32Auch dass die Täter die unübersichtliche Situation der Silvesternacht auf der Hohenzollernbrücke zur Begehung ihrer Tat ausgenutzt haben, fiel insoweit negativ ins Gewicht.
33Strafschärfend wirkte sich weiter die Hochwertigkeit der Tatbeute aus. Dem Geschädigten, einem Touristen aus K., wurde seine mehrere Hundert Euro teure Kamera entwendet, was für diesen einen deutlichen Verlust und eine erhebliche Beeinträchtigung seiner Reise nach Köln dargestellt haben dürfte.

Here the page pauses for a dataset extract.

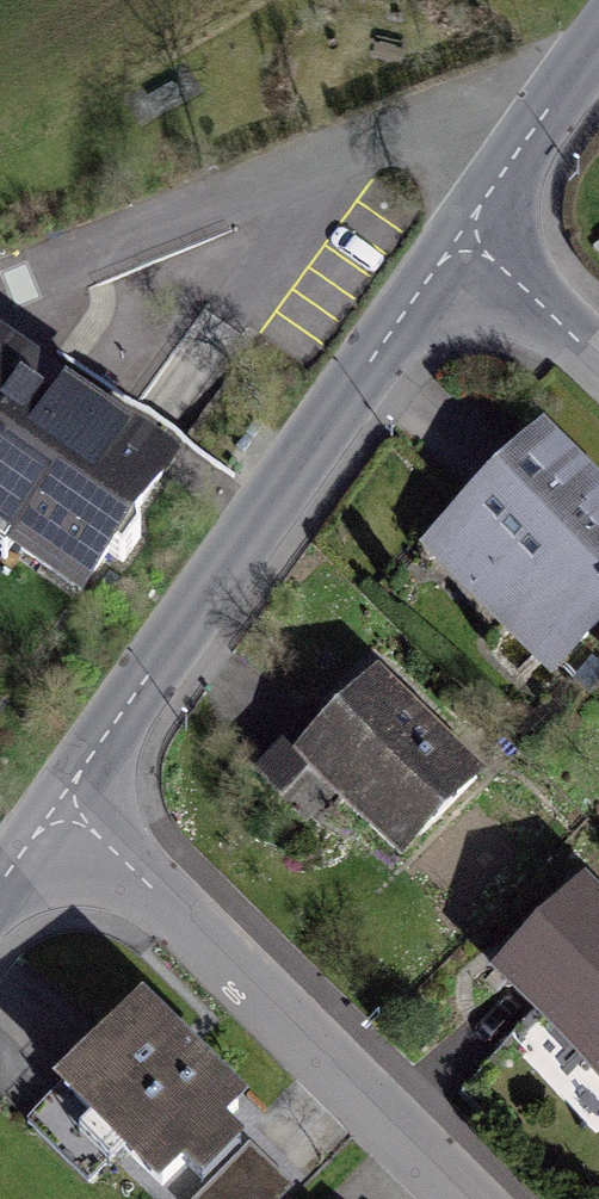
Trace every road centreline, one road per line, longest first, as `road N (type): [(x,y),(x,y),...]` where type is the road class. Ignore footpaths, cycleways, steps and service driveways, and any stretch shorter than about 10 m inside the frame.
road 1 (residential): [(62,801),(464,231)]
road 2 (residential): [(62,801),(474,1198)]
road 3 (residential): [(464,231),(598,40)]
road 4 (residential): [(598,363),(464,231)]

34Schließlich war unter dem Aspekt der Generalprävention zu berücksichtigen, dass dem Verfahren große Aufmerksamkeit zuteil wurde und die Bestrafung des Angeklagten eine gewisse Signalwirkung entfalten dürfte. Diese erhöhte Außenwirkung machte es notwendig, eine tat- und schuldangemessene Strafe zu finden, die zudem eine gewisse Abschreckungswirkung entfaltet, um dem rapide angewachsenen Phänomen des mittäterschaftlich begangenen Taschendiebstahls in größeren Menschenmengen wirksam Einhalt zu gebieten.

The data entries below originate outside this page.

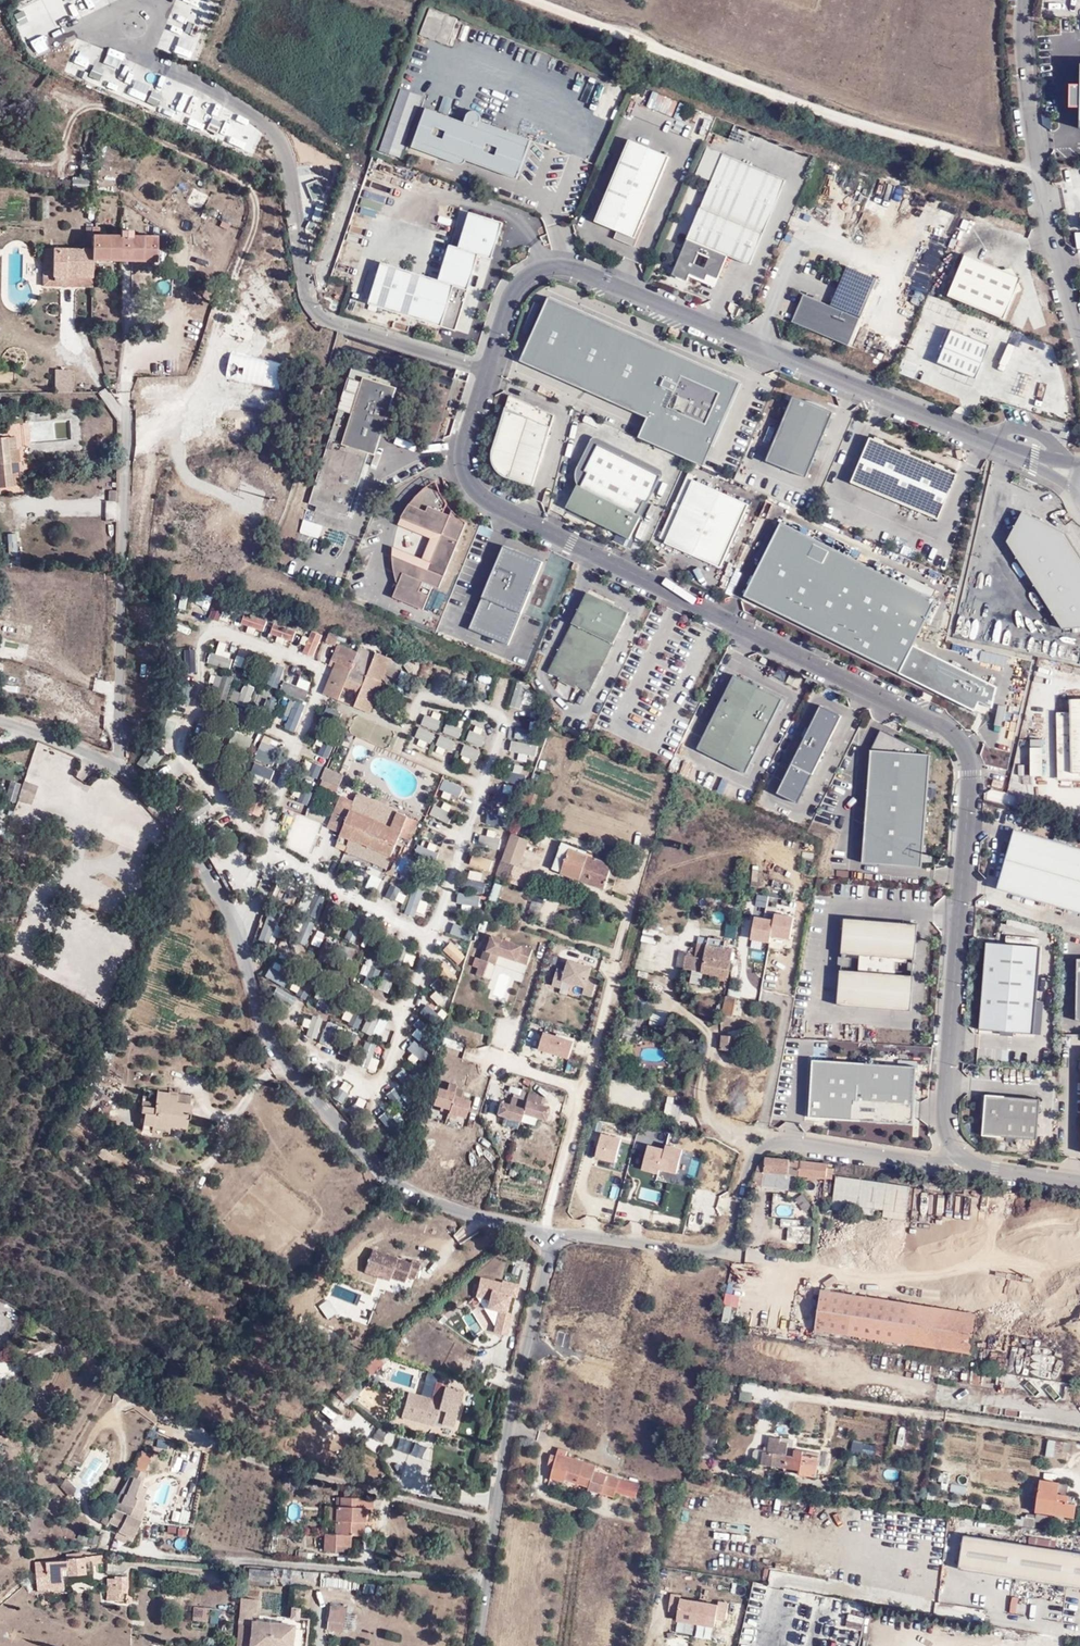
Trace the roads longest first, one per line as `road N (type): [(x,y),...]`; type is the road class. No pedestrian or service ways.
road 1 (unclassified): [(965,1154),(944,1107),(970,794),(961,743),(487,501),(465,457),(514,293),(530,277),(563,272),(757,342),(1045,466)]
road 2 (track): [(119,771),(130,433),(145,412),(205,375),(255,200),(234,177),(92,101),(79,111),(66,163)]
road 3 (unclassified): [(548,1238),(440,1206),(364,1163),(280,1058),(239,920),(175,818),(135,777),(0,719)]
road 4 (residential): [(965,1154),(926,1167),(770,1144),(753,1164),(728,1249),(695,1253),(548,1238)]
road 5 (residential): [(548,1238),(509,1425),(477,1645)]
road 6 (unclassified): [(1079,333),(1042,189),(1028,0)]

35Insgesamt hielt das Gericht eine
36Freiheitsstrafe von drei Monaten
37für tat- und schuldangemessen.
38Hierbei hielt das Gericht die Verhängung einer kurzen Freiheitsstrafe anstelle von Geldstrafe ausdrücklich für unerlässlich im Sinne des § 47 Abs. 1 StGB. Dies ergibt sich nach der Auffassung des Gerichts aus zweierlei Aspekten.
39Zunächst hielt das Gericht die Verhängung einer kurzen Freiheitsstrafe zur Einwirkung auf den Täter für unerlässlich.
40Da der Angeklagte C. über keinerlei legale Einkünfte verfügt, war er schlicht durch eine Geldstrafe nicht wirksam zu erreichen. Hinzu kommt, dass nicht zu erwarten ist, dass er bei der Vollstreckung einer etwaigen Geldstrafe kooperieren würde. Denn er hat sich bislang durch Abtauchen und Verwendung von Aliaspersonalien jeglichem förmlichen Verfahren entzogen und hat auch in der Hauptverhandlung in keiner Weise den Eindruck vermittelt, nunmehr eine Integration in die deutsche Gesellschaft anzustreben, was zunächst einmal die Anmeldung bei der Ausländerbehörde oder das Stellen eines Asylantrags erfordern würde. Er hat hierzu in der Hauptverhandlung mit voller Überzeugung angegeben, auf jeden Fall in Deutschland zu bleiben, auch wenn ein etwaiger Asylantrag abschlägig beschieden würde. Erst nach Intervention durch seinen Verteidiger hat er Gegenteiliges bekundet. Dabei hat es sich aber nach dem Eindruck des Gerichts um ein bloßes Lippenbekenntnis gehandelt, dessen Belastbarkeit sehr zweifelhaft erscheint.
41Vor diesem Hintergrund sind hier auch besondere Umstände gegeben, die die Verhängung einer kurzen Freiheitsstrafe zur Verteidigung der Rechtsordnung unerlässlich machen. Hierbei durfte und musste berücksichtigt werden, dass die Tat nicht unter normalen Umständen stattfand, sondern in einem speziellen Gesamtkontext. Aufgrund der massenweisen Begehung von Taschendiebstählen zum Nachteil Feiernder in der Silvesternacht in Köln wurde das Sicherheitsgefühl der Allgemeinheit in erheblicher Weise beeinträchtigt. Dies musste bei der Strafzumessung insoweit Berücksichtigung finden, als nicht nur eine nach dem Schuldprinzip verhältnismäßige Strafe zu finden war, sondern auch der Eindruck vermieden werden musste, dass die Tat mangels Durchsetzbarkeit einer Geldstrafe letztlich sanktionslos bleiben würde.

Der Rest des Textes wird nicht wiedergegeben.